## Tasks to complete
1 - Translate into Spanish this sentence from the Nissan Qashqai forum thread: "I believe the Qashqai are a nomadic tribe in Southern Iran."
2 - Resume the Nissan Qashqai forum thread with the body of the last post shown.

╭─ Document excerpt

# New Nissan Qashqai



## northsideboy (12 Jan 2007)

Has anyone heard anything about this car. have driven 3 Ford Focus'es but feel its time for something new?


----------



## Guest125 (12 Jan 2007)

Nope its new one on me!! How do you pronounce it????


----------



## fandango1 (12 Jan 2007)

It's only a concept car so you'll probably be waiting!


----------



## northsideboy (12 Jan 2007)

No i beleive its to launched to the market shortly.


----------



## Doing90 (12 Jan 2007)

Seen the concept car at the motor show in Ballsbridge.

The following week Windsor Motors , Bray had it on their forecourt.

Kind of a smaller version of SUV than before.

Due to be released in March 2007.

Approx price 25,000

Lovely looking car, inside and out.

Plenty of gadgets.


----------



## r2d2 (12 Jan 2007)

www.nissan-qashqai.co.uk


----------



## roy123 (5 Mar 2007)

I have bought one, looking forward to it,


----------



## CrazyWater (5 Mar 2007)

Fair play. Hope it brings you many miles of enjoyable driving. Best wished.


----------



## rob30 (5 Mar 2007)

It is on the market. The boys in the marketing department must have had a canary when they learned the name of it. Must have caused as many sleepless nights as the boot on thr renault megane. Qashqai is only the kind of name a committee could come up with, witht he help of a few disjointed focus groups and a total absence of common sense. May still be a good car but lumbering it with a name that makes it sound like an exotic fruit is not a good idea


----------



## RS2K (5 Mar 2007)

The name is an Egyptian word for goat I believe


----------



## Slash (7 Mar 2007)

Saw one today. Looks like it is to compete with Toyota's RAV4.


----------



## cashmni1 (7 Mar 2007)

rob30 said:


> It is on the market. The boys in the marketing department must have had a canary when they learned the name of it. Must have caused as many sleepless nights as the boot on thr renault megane. Qashqai is only the kind of name a committee could come up with, witht he help of a few disjointed focus groups and a total absence of common sense. May still be a good car but lumbering it with a name that makes it sound like an exotic fruit is not a good idea


 
Right enough, the boys in the marketing dep. had their work cut out for them !!


----------



## Squonk (7 Mar 2007)

I believe the Qashqai are a nomadic tribe in Southern Iran. The fact that we're even discussing the name means that the marketing is working! I suppose other car names also sounded silly when we heard them first : e.g. toyota avensis, aygo, hiace etc Ssangyoung Kryon, VW Bora, Beetle to name just a few!


----------



## johndoe64 (7 Mar 2007)

as below.

http://en.wikipedia.org/wiki/Qashqai


----------



## bacchus (7 Mar 2007)

I guess Nissan will change the name for the US market???


----------



## Sunster (7 Mar 2007)

Top gear mag did a review on it already


----------



## Sunster (8 Mar 2007)

╰─
╭─ Supplied data

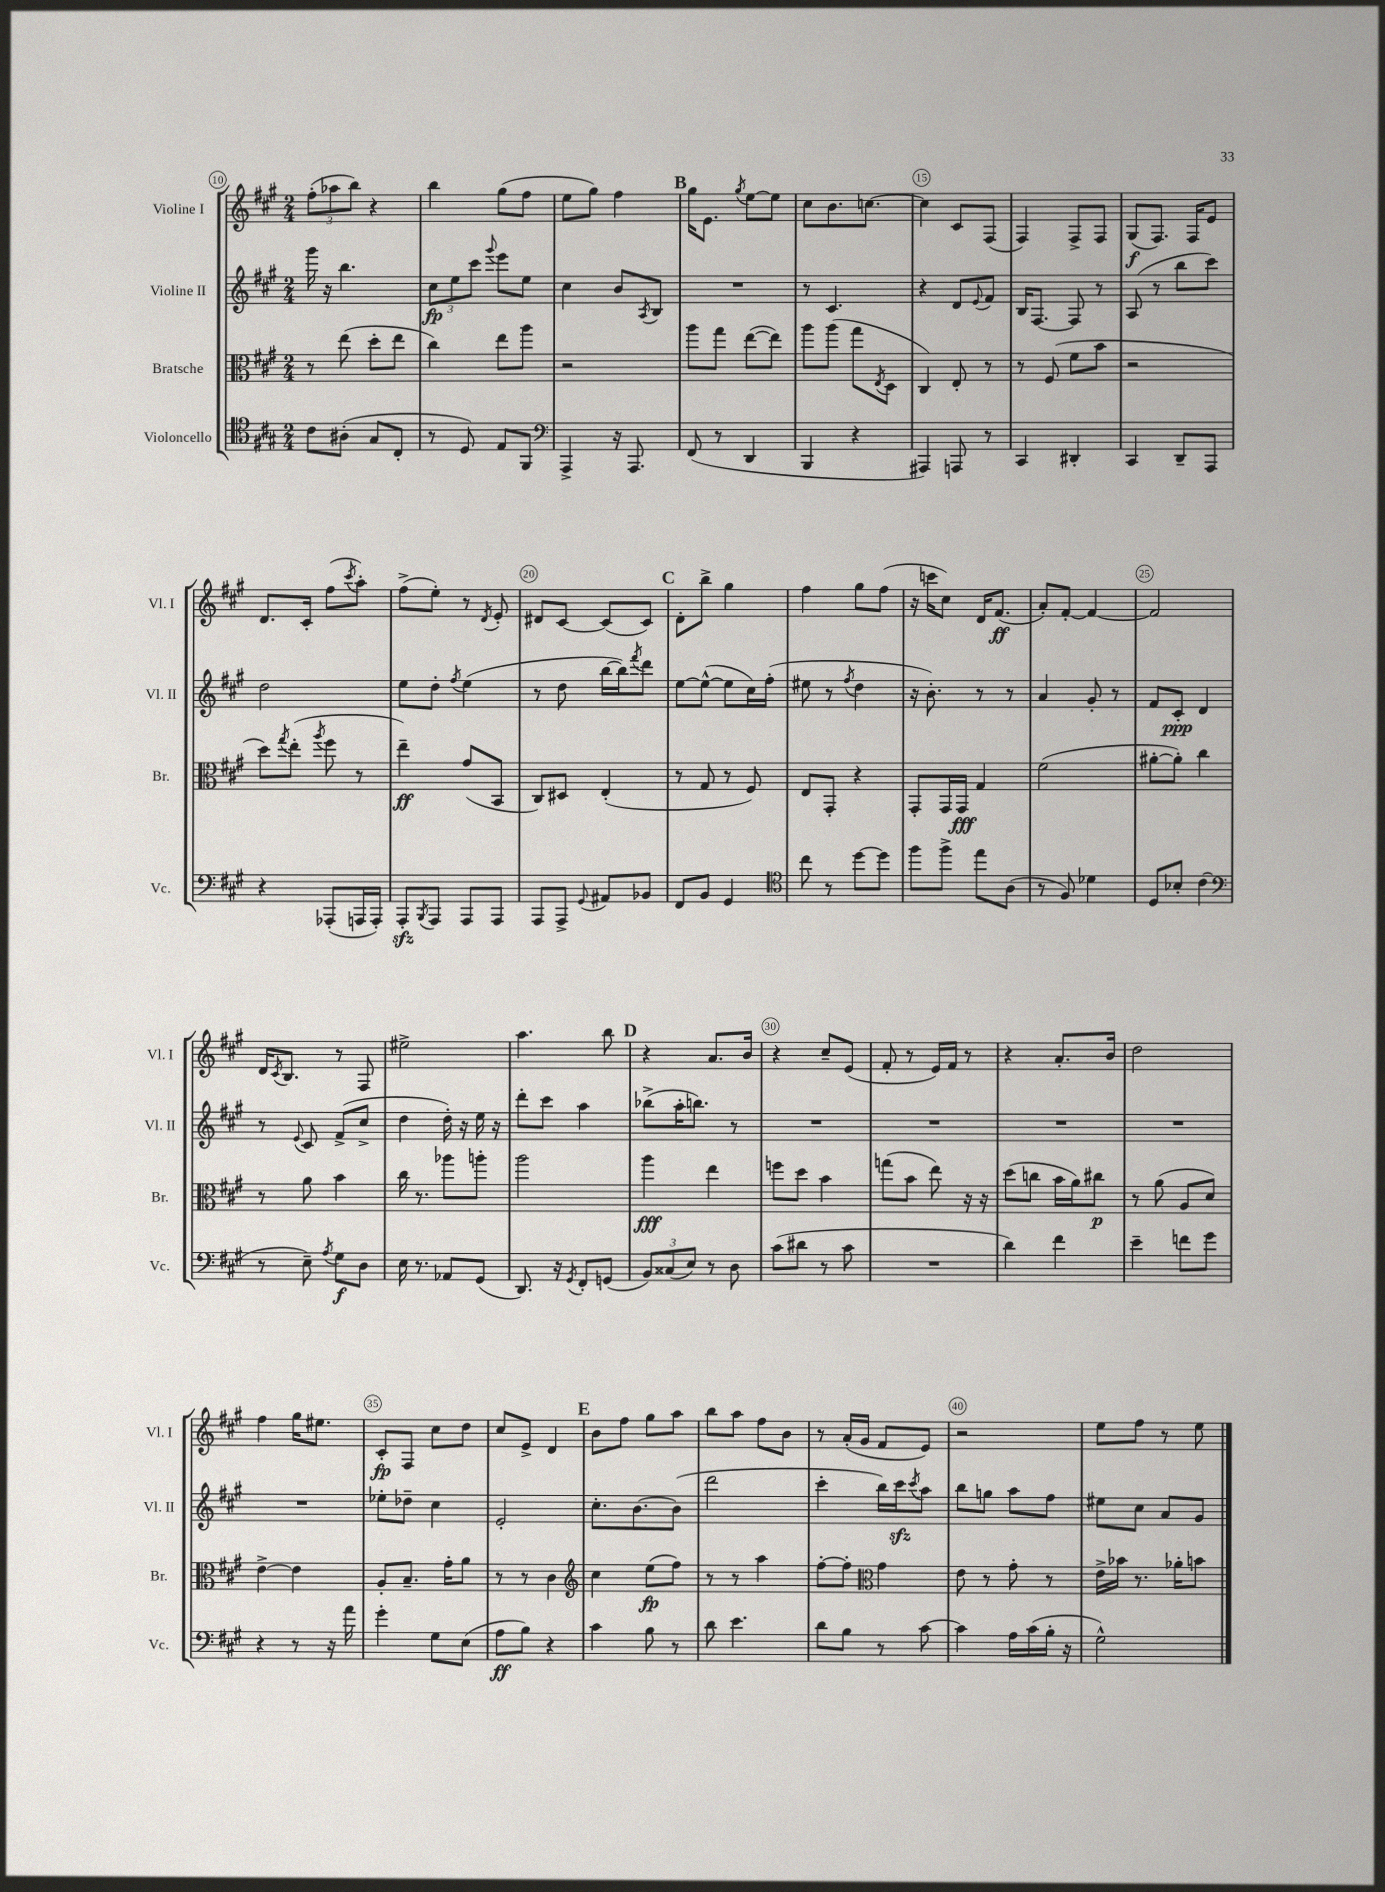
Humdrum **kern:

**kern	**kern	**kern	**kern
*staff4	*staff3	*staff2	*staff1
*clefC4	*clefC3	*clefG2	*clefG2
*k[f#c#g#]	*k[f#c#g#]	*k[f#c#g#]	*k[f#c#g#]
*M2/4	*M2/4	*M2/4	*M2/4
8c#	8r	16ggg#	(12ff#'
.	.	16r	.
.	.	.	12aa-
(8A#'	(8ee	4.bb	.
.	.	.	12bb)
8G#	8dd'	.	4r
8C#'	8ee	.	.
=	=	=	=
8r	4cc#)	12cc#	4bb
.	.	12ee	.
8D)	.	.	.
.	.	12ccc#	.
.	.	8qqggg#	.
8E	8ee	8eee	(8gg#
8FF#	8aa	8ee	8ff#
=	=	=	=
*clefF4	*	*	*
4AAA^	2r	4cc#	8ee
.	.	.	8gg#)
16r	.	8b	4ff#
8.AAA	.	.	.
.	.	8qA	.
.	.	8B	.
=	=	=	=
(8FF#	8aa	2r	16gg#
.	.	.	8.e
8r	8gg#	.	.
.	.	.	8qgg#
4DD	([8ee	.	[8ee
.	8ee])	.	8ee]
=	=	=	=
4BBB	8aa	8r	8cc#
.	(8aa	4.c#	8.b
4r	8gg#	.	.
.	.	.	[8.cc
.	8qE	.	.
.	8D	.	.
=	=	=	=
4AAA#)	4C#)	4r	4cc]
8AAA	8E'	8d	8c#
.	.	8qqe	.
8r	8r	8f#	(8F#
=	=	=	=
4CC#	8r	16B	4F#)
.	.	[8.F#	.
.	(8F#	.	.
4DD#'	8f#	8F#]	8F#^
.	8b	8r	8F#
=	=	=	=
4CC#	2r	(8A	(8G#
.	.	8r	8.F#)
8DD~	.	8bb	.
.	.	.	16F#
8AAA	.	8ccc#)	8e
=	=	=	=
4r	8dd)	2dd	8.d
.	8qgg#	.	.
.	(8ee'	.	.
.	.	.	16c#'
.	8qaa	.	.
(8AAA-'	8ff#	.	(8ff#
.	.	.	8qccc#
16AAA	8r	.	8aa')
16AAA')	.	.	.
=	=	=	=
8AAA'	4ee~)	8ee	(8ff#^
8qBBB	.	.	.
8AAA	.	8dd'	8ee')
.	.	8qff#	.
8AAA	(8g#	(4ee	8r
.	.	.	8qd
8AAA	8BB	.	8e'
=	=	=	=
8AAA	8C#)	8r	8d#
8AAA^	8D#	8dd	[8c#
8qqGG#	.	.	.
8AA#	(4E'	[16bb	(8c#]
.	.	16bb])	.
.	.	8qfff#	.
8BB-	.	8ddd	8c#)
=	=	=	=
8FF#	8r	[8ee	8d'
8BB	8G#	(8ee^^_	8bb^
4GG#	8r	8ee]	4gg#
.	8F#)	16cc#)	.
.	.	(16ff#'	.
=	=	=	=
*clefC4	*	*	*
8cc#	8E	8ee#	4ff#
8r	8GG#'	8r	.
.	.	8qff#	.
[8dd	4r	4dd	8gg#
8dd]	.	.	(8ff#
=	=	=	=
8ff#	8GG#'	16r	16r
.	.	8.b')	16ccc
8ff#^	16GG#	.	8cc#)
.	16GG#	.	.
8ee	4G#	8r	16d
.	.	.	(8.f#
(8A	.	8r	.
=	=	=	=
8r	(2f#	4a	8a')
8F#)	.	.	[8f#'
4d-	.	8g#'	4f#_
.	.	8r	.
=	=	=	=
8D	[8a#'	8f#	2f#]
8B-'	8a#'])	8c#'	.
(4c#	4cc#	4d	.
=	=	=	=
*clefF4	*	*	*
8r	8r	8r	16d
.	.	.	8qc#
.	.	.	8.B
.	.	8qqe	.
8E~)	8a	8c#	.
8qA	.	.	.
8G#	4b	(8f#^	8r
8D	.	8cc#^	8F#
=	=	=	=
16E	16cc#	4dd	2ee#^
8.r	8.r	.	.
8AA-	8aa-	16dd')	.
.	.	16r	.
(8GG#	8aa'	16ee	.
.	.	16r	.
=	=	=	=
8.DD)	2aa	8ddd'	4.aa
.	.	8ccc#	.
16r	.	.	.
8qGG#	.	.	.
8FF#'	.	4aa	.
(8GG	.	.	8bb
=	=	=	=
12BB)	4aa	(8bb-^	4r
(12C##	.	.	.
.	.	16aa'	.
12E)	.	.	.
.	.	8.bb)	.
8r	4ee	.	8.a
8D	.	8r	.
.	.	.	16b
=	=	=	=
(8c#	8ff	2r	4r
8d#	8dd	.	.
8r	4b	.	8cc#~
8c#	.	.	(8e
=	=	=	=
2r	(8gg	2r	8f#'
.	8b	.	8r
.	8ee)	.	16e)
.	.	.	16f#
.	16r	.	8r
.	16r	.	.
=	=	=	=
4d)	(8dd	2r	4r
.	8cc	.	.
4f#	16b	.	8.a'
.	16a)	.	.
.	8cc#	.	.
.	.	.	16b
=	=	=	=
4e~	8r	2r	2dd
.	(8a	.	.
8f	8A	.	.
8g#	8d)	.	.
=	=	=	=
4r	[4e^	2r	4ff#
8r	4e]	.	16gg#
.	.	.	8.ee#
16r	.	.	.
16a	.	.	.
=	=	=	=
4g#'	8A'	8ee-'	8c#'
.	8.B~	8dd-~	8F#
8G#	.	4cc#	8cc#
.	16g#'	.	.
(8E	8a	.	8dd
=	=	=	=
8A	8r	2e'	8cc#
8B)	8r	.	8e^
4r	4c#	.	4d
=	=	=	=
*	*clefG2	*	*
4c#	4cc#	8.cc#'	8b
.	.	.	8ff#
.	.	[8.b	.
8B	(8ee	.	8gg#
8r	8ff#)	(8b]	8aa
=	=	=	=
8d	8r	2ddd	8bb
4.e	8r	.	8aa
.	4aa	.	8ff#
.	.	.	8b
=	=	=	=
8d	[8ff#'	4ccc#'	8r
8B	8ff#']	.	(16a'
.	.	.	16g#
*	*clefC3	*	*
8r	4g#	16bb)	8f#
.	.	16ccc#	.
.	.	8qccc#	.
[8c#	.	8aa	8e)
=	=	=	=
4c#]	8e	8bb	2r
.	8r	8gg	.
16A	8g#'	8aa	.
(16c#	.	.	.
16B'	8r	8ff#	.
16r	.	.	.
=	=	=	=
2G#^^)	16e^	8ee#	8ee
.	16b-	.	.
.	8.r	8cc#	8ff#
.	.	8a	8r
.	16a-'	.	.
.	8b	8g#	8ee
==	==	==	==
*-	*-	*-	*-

╰─
╭─ Supplied data

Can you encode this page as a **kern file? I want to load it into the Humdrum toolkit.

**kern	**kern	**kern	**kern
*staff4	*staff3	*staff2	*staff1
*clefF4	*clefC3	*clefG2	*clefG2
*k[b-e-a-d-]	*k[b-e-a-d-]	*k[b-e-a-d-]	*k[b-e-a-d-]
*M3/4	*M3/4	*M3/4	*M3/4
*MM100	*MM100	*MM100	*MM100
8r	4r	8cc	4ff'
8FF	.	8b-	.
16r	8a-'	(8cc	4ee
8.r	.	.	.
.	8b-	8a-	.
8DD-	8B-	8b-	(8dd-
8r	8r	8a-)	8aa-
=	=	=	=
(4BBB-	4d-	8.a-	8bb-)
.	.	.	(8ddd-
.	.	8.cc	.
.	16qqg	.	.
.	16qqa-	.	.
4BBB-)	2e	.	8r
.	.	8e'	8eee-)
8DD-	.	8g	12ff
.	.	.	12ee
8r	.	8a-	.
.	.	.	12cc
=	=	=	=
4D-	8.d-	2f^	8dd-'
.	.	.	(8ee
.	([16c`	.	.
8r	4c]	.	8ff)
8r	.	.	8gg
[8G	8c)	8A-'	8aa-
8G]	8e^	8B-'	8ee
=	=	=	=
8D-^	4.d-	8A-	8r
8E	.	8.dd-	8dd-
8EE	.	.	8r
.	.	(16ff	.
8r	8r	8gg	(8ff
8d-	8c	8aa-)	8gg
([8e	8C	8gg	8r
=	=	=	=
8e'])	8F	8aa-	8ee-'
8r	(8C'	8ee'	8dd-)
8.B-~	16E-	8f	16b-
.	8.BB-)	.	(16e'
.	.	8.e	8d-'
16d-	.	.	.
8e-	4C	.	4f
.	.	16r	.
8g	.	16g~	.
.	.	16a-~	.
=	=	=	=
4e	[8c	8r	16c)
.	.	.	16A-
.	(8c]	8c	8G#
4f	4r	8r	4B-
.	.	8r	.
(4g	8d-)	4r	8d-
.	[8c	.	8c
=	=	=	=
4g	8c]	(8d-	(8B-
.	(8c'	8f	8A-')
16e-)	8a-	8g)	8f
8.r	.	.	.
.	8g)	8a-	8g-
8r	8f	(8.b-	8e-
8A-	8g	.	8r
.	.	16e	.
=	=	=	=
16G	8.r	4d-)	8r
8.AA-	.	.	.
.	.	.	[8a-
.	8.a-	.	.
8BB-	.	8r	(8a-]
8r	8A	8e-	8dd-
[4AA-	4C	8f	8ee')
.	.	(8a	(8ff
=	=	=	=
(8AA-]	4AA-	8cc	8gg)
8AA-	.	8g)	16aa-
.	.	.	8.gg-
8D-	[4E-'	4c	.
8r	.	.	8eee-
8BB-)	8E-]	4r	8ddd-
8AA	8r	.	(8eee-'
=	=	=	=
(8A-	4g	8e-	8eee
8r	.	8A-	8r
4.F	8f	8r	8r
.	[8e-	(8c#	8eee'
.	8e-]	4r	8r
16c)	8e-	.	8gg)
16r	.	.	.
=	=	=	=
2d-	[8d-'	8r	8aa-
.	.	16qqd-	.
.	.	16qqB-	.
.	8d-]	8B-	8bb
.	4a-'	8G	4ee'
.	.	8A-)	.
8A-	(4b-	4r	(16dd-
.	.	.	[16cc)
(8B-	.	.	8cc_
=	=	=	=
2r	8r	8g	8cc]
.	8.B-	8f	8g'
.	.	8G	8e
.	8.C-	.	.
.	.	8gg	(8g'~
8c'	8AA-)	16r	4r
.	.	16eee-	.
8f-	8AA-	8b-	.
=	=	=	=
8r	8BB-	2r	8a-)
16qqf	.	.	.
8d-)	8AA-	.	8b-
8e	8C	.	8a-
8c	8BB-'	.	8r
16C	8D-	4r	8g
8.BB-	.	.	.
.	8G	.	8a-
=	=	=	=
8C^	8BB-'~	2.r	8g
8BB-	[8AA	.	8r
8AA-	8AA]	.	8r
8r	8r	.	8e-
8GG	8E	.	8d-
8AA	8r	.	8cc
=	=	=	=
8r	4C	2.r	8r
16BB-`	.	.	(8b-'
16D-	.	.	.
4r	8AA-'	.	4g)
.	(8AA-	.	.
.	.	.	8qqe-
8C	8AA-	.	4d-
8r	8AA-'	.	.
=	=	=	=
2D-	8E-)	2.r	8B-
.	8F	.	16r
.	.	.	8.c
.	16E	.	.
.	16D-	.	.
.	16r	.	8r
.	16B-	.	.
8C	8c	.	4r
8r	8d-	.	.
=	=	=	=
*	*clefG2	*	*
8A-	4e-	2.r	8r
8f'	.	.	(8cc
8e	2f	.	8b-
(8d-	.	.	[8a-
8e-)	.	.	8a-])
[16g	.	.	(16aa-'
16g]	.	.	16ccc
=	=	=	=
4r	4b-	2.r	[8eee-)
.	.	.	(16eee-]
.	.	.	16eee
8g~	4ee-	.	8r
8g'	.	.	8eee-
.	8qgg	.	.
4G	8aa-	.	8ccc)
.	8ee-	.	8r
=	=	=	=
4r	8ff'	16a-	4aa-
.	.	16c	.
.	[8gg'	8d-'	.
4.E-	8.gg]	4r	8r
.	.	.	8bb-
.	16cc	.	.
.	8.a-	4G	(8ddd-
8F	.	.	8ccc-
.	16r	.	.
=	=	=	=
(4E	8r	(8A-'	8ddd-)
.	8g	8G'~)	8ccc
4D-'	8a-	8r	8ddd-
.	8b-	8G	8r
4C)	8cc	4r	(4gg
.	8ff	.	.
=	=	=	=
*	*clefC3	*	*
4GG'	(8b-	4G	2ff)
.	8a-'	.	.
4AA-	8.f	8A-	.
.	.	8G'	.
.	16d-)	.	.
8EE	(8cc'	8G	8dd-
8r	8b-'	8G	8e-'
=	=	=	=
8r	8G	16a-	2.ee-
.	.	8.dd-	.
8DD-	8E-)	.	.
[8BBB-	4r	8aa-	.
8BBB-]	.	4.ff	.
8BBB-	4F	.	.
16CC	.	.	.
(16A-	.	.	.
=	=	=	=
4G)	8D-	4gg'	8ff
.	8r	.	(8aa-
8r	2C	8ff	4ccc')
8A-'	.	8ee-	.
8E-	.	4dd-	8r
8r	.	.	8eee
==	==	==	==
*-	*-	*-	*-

╰─

## Answers
1 - Creo que los qashqai son una tribu nómada del sur de Irán.

2 -
[broken link removed]


----------



## galwaytt (11 Mar 2007)

a nice new car since Renault bought over Nissan, and is based on the RX4


----------



## Dubliner16 (12 Mar 2007)

Test Drove the Qashqai saturday, very nice and great seating position, the interior is very well done and seating very comfortable. You get alot with the car that other brands VW/Audi etc rip you off for. Salesman said if he had 200 in the showroom they would all be sold.  14 weeks waiting list, shows how popular this Car/SUV is going to be.

Asked Salesman about what NCAP it had and he looked at me blank and said "haven't a glue" so I will buying from a different garage that has done its research on safety etc.


I am going to order one as it worth it for €25K.


----------



## smithy-tours (4 Apr 2007)

Is the waiting list still 14 weeks or has this come down? Has anyone got one or driven it? My wife is very interested in it.


----------



## bacchus (4 Apr 2007)

Dubliner16 said:


> Salesman said if he had 200 in the showroom they would all be sold. 14 weeks waiting list, shows how popular this Car/SUV is going to be.


 
I have always wondered if these waiting lists were not carefully managed by manufacturers on selected models to create marketing hype and artificially increase customer's perception of popularity /demand ?


----------



## Dubliner16 (4 Apr 2007)

I was going to buy a Qashqai for my wife but considering the waiting list and the fact I test drove the car and gave my details for the 2nd time for my trade in and I have not had one phone call from this Nissan garage in Dundrum, I'm leaving it for now and see how the car is reviewed in a years time.  Other Garages Toyota/Renault gave me a trade in price while I was there.

Good car but I only drove the diesel, I wanted the petrol, none available to drive.  They look bigger in the showroom than on the road, i was quite suprised how small they look on the road when I pulled up beside one.

Good luck if you are going to buy one, you'll be waiting.


----------



## Purple (4 Apr 2007)

bacchus said:


> I have always wondered if these waiting lists were not carefully managed by manufacturers on selected models to create marketing hype and artificially increase customer's perception of popularity /demand ?


There is high initial demand for new cars but the manufacturer sets the production capacity on what they think they will sell in the medium term. There is no point in having the capacity to build 50'000 cars each year (and meet initial demand) if you will only sell 35'000 in the second year and each year after that.


----------



## Gulliver (4 Apr 2007)

Looked at the Qashqai and took a test drive.  To paraphrase Dunphy, it's a good car but not a great car.  Looked at the new Citroen C4 Picasso (the 7-seater but I'll fold down the third row most of the time) immediately afterwards.  No contest, even though the Picasso costs more.  Citroen gave a better trade-in and that made the difference.  Collected it today.  So many gizmos and innovations.  Still trying to work through the manual.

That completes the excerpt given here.